Honderdduizenden euro’s belastinggeld worden gespendeerd aan onderzoeken of mensen wél of niet ziek kunnen worden van veehouderij in hun omgeving. Dan weer wordt wél een verhoogd risico aangetoond, daarna is dat risico weer niet te vinden. Wat een opgeblazen toestand toch steeds om alsmaar te gaan zoeken bij de veehouderij waar de gezondheidsrisico’s zitten. De aandacht voor vee is wat ziekten betreft buitenproportioneel en volledig uit zijn verband getrokken.
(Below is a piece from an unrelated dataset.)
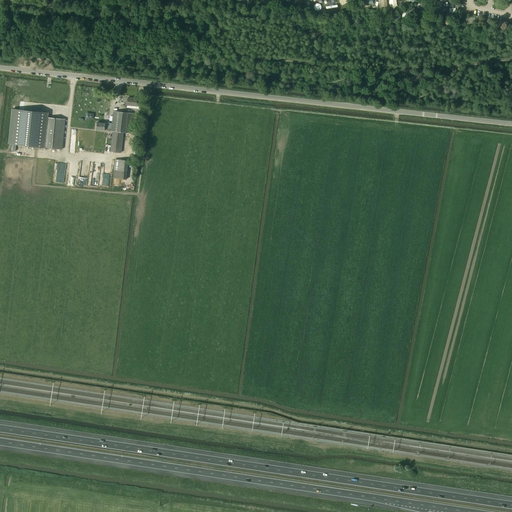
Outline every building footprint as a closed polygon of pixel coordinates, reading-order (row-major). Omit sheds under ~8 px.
[(333,0),(326,1),(327,8),(336,7),(334,0),(333,0)] [(139,107),(140,99),(128,97),(127,105),(139,107)] [(65,119),(48,117),(48,112),(12,109),(8,144),(62,149),(65,119)] [(121,153),(124,133),(130,133),(132,113),(113,111),(111,128),(111,131),(112,131),(110,151),(121,153)] [(97,123),(96,129),(104,130),(111,131),(111,128),(104,127),(105,123),(97,123)] [(113,178),(127,179),(128,160),(115,159),(113,178)] [(79,184),(87,185),(89,163),(81,162),(79,184)] [(64,183),(66,164),(57,163),(55,182),(64,183)] [(91,185),(97,186),(99,168),(93,167),(91,185)]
Ik kom tot deze ernstige relativering na het zien van de lijstjes met geconstateerde ernstige infectieziekten, die huisartsen wekelijks op hun bureau vinden.
Op die weeklijstjes – samengesteld door het RIVM – staan alle ziektegevallen die conform de Wet Publieke Gezondheid geregistreerd moeten worden. In week 20 bijvoorbeeld, werden in Nederland 326 gevallen van tuberculose vastgesteld, waren er 61 gevallen van hepatitis A, 329 hepatitis B, 1012 kinkhoest, 98 shigellose, 116 leginellose, 72 malaria etc. etc. en 3 gevallen van Q-koorts. Bij elkaar zo’n 2.500 patiënten waarbij een ernstige infectieziekte is vastgesteld.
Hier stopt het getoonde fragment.